The students that are writing these papers have had 12 hours of class already, most of which focused on integrative bargaining, or "expanding the pie". The number one method we discussed on how to create more value was to focus on the interests, rather than the positions, that the parties bring to a negotiating table. Our professor gave a simple example to illustrate this concept. She and her husband had a disagreement about where to go to dinner - she really wanted to go to Cafe Spice, while he wanted to go to Nobu. Students had to figure out a way to make both of them happy.

Well, I have to admit, people came up with some inventive suggestions: "Go home, and each order take out from different places", "Meet up after dinner", "Have dinner at one place and dessert at the other". However, it took several minutes before a student thought to ask - "Why did you want to go to Cafe Spice, and why did he want Nobu?". The answer, which made the solution much easier was, "I wanted somewhere close to school, and he wanted a nice sit down sushi dinner". Well, at that point, the answer was obvious - Japonica, a nice sushi place just around the corner from Cafe Spice.

A simple yet powerful concept, right?

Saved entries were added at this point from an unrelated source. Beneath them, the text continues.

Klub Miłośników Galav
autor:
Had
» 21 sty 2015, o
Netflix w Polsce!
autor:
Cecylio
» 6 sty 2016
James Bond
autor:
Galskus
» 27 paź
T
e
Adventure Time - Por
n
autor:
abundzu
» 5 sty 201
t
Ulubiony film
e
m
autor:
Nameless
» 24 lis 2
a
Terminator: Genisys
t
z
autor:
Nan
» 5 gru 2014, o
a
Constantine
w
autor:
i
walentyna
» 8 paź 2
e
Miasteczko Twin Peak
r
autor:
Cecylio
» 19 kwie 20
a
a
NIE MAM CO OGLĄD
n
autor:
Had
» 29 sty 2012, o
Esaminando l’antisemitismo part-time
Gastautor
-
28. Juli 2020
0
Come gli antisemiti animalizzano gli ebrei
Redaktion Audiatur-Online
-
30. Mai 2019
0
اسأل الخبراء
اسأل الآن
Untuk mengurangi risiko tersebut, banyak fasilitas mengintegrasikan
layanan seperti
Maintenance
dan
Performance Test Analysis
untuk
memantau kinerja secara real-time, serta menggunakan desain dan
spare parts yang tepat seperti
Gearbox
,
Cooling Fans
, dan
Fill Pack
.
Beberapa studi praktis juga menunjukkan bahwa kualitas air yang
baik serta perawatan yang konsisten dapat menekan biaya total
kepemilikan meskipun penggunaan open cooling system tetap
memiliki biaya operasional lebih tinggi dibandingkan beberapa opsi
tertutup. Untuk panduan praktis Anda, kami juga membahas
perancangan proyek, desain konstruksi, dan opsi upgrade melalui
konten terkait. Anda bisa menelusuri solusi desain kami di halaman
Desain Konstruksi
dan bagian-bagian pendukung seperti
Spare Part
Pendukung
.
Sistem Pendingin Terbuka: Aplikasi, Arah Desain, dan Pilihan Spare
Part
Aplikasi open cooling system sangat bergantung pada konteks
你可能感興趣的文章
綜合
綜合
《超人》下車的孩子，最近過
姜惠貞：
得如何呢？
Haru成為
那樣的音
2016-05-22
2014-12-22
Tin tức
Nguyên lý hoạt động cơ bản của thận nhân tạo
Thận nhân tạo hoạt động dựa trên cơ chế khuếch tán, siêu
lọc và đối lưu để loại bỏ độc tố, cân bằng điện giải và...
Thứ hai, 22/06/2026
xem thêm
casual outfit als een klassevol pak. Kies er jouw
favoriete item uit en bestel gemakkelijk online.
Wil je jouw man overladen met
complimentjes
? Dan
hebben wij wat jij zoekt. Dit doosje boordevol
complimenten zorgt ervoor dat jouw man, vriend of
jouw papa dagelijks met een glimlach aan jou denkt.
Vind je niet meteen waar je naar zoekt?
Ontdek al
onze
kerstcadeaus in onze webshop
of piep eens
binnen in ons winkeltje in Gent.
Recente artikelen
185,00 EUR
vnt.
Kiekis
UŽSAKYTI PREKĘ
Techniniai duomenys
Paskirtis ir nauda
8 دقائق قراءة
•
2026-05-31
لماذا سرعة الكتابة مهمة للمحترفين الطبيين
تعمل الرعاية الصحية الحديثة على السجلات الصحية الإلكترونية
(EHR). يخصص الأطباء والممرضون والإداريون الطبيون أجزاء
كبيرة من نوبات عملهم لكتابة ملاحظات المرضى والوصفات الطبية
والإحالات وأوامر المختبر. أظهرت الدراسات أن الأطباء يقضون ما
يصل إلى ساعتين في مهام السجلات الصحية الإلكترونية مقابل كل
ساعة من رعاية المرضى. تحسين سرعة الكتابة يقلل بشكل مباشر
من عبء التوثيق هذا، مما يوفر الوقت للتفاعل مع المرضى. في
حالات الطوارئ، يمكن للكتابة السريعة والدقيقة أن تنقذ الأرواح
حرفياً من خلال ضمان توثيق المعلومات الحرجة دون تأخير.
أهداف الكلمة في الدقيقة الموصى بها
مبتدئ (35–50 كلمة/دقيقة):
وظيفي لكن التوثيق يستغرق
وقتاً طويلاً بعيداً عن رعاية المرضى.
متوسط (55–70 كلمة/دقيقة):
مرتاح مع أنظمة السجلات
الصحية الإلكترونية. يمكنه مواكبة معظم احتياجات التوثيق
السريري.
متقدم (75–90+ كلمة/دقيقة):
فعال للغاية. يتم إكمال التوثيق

But it is amazing how hard it is to recast your thinking to allow for the probing that is required to do this kind of value creation. The most important step is to listen carefully. Despite having heard about this for the first four classes, many students still wrote the paper based on achieving the positions set out in the case, not satisfying the underlying interests. People display this behavior all the time (myself included), focusing on "winning" based on hitting their numbers or having the other party cave in. However, a lot of the time these "winners" could have achieved even better results by listening carefully.

I think the same skill set that allows for interest-based negotiating can be used in product development and marketing. While market driven product development is important, this has to be tempered with a questioning of the underlying needs. If a customer requests widget x on screen y, a responsive company may have a new build out the next week with that exact widget. However, an interest-based company will work with the customer to figure out WHY they want widget x.

Now this isn't license for companies to respond "you don't really want that". I've heard that as a customer before, and it's incredibly frustrating. "Can you explain why you want that? Maybe we can figure out another approach." is a much more satisfying response, and engages the customer's efforts in improving your own product.

It isn't easy to do, but I think the benefits are great if you can turn your development team into an "interest-based" organization.